I trattamenti ormonali sono il pilastro del trattamento sia per i tumori sia al seno che alla prostata e includono modulatori selettivi del recettore degli estrogeni (come tamoxifene e raloxifene) e inibitori dell’aromatasi (come exemestane, anastrozolo e letrozolo) per il cancro al seno e terapia di deprivazione androgenica (ADT) per il cancro alla prostata. Mentre queste terapie migliorano la sopravvivenza, sono anche note per aumentare il rischio CV nei sopravvissuti.

Le evidenze fondamentali riportate nel documento – I risultati e le raccomandazioni della dichiarazione si basano sulle prove esistenti di studi controllati randomizzati e studi osservazionali, specificano Okwuosa e coautori.
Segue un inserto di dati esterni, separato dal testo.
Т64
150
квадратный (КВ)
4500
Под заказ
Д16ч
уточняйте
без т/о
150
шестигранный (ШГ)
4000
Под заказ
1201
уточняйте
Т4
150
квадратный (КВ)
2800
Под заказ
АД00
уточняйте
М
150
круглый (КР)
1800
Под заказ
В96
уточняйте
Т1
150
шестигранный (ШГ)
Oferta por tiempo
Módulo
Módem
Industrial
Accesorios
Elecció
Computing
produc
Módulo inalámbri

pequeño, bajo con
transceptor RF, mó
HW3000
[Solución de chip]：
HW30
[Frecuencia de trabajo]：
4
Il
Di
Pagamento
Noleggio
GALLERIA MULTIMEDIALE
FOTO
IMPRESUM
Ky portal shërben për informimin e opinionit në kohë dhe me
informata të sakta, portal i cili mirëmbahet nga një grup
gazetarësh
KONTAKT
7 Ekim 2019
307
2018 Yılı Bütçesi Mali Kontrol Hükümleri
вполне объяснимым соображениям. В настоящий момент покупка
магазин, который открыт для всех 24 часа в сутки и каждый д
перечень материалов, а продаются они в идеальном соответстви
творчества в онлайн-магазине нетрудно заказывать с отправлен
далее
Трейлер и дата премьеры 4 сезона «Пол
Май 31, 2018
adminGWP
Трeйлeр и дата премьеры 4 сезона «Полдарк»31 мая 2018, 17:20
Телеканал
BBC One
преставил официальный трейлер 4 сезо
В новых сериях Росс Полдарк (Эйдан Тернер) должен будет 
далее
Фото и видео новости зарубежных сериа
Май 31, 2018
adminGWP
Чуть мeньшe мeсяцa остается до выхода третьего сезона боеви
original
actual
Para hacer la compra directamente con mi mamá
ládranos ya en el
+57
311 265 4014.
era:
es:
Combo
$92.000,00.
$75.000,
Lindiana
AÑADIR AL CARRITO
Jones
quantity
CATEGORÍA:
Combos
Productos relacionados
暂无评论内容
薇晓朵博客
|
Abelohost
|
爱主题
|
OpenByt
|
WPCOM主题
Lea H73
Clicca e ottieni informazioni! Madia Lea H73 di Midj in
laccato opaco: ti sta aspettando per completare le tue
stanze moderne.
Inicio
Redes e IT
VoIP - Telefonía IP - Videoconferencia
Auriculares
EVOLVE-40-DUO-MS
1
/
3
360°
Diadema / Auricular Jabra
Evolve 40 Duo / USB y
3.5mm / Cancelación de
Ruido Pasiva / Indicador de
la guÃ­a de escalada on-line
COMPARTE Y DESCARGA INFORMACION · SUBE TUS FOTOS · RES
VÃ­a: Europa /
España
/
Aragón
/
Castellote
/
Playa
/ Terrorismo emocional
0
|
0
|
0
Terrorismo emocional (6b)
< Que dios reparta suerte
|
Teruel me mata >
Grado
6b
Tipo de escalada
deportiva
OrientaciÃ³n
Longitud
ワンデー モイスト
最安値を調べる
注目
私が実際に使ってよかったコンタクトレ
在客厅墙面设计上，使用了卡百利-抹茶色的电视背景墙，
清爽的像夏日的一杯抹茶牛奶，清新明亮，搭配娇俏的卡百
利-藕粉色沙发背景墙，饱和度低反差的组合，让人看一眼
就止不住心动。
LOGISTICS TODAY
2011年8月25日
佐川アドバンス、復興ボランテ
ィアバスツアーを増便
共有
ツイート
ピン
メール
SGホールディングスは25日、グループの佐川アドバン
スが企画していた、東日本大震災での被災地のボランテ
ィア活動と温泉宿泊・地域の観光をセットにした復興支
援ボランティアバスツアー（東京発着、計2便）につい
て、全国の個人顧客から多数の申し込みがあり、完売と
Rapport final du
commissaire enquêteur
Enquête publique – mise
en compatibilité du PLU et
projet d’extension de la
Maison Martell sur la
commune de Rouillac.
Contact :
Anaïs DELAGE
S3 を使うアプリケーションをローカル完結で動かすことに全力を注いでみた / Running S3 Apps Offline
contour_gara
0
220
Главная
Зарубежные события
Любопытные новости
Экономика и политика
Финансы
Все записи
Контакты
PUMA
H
I risultati principali sono:

  • I pazienti con CVD esistente sono a maggior rischio di eventi CV con terapia ormonale.
  • Quelli con due o più fattori di rischio CV come ipertensione, ipercoslesterolemia, fumo o una storia familiare di ictus o malattie cardiache al momento del trattamento sono a maggior rischio di CVD o eventi CV.
  • Tamoxifene aumenta il rischio di eventi tromboembollici venosi, mentre gli inibitori dell’aromatasi aumentano il rischio di CVD ed eventi CV, incluso l’infarto del miocardio.
  • L’ADT può portare a cambiamenti metabolici come aumenti dei livelli di colesterolo e trigliceridi che sono associati a un maggiore rischio di CVD ed eventi CV, anche se gli autori di AHA hanno determinato che gli antagonisti dell’ormone di rilascio della gonadotropina (GnRH) – come degarelix e abarelix – sono associati a un minor rischio di eventi CV rispetto agli agonisti GnRH.

Inoltre gli autori hanno scoperto che una durata più lunga della terapia ormonale può influenzare il rischio di CVD di un paziente. “Nel complesso, l’evidenza suggerisce che i pazienti con cancro al seno e alla prostata hanno maggiori probabilità di sviluppare fattori di rischio modificabili e non modificabili che possono peggiorare con una durata maggiore della terapia ormonale”, scrivono gli esperti AHA.

Le raccomandazioni per la pratica clinica – “È quindi importante identificare i pazienti che ricevono una terapia ormonale ad alto rischio di complicanze CV a causa di fattori di rischio CV incontrollati preesistenti o di una storia di CVD – si afferma nel documento -. Questi pazienti devono quindi ricevere un attento monitoraggio e trattamento per i fattori di rischio CV e le CVD”.

“I medici devono incorporare un approccio basato sul team per la gestione di questi pazienti – sostengono Okwuosa e colleghi -. Devono essere coinvolti il medico di medicina generale, il cardiologo, a seconda del numero dei fattori di rischio CV e se il paziente aveva CVD di base e, naturalmente, l’oncologo che sta somministrando quei farmaci ai pazienti”.

Per quanto riguarda ulteriori ricerche in questo settore, Okwuosa e coautori affermano che sono necessari studi randomizzati che valutino le terapie ormonali con esiti CV quali CVD e ictus come endpoint. È inoltre necessaria, aggiungono, una maggiore ricerca sulle disparità nelle cure tra i pazienti con cancro al seno e alla prostata sottoposti a terapia ormonale.